THE TASK
Each entry below is to be returned exactly, with any pictures left out.

--- RECORD EXCERPTS Enclosed Below ---

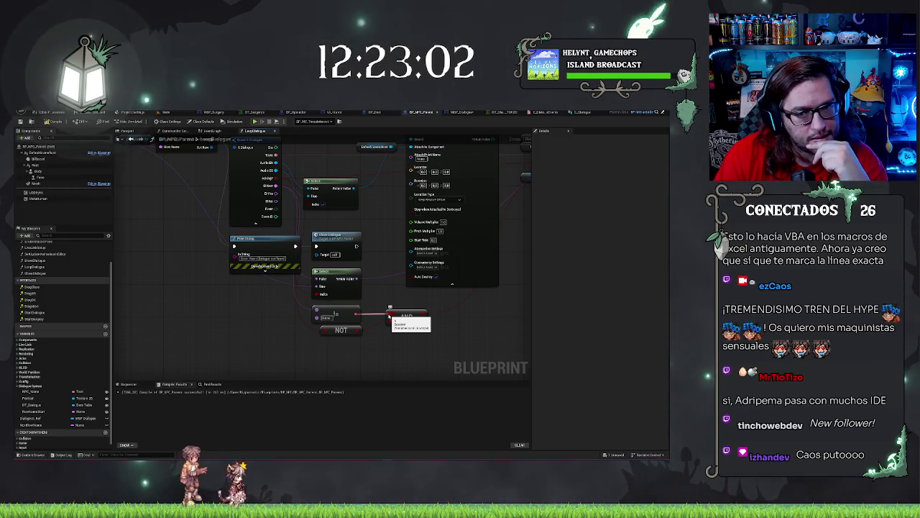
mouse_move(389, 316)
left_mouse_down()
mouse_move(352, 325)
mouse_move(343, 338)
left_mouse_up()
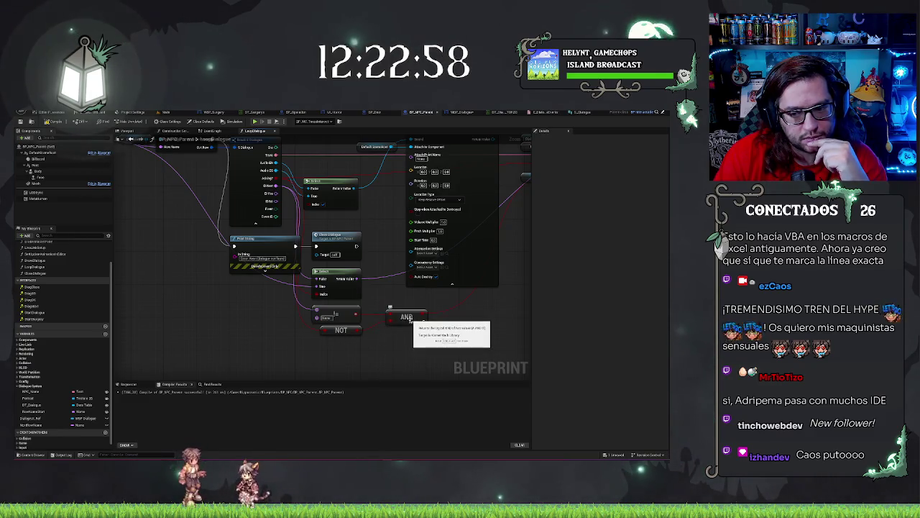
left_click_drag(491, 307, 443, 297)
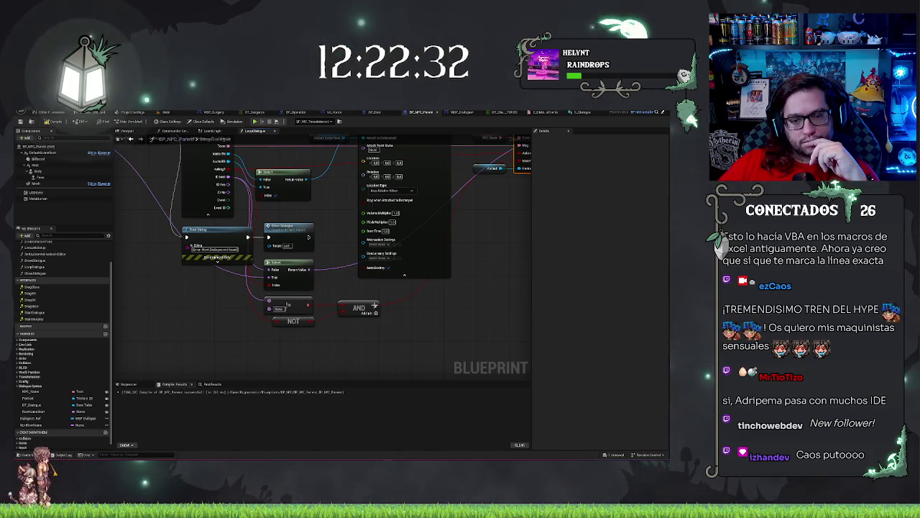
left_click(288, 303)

--- End of Enclosed RECORD EXCERPTS ---

RESPONSE TO THIS EXERCISE
mouse_move(389, 316)
left_mouse_down()
mouse_move(352, 325)
mouse_move(343, 338)
left_mouse_up()
left_click_drag(491, 307, 443, 297)
left_click(288, 303)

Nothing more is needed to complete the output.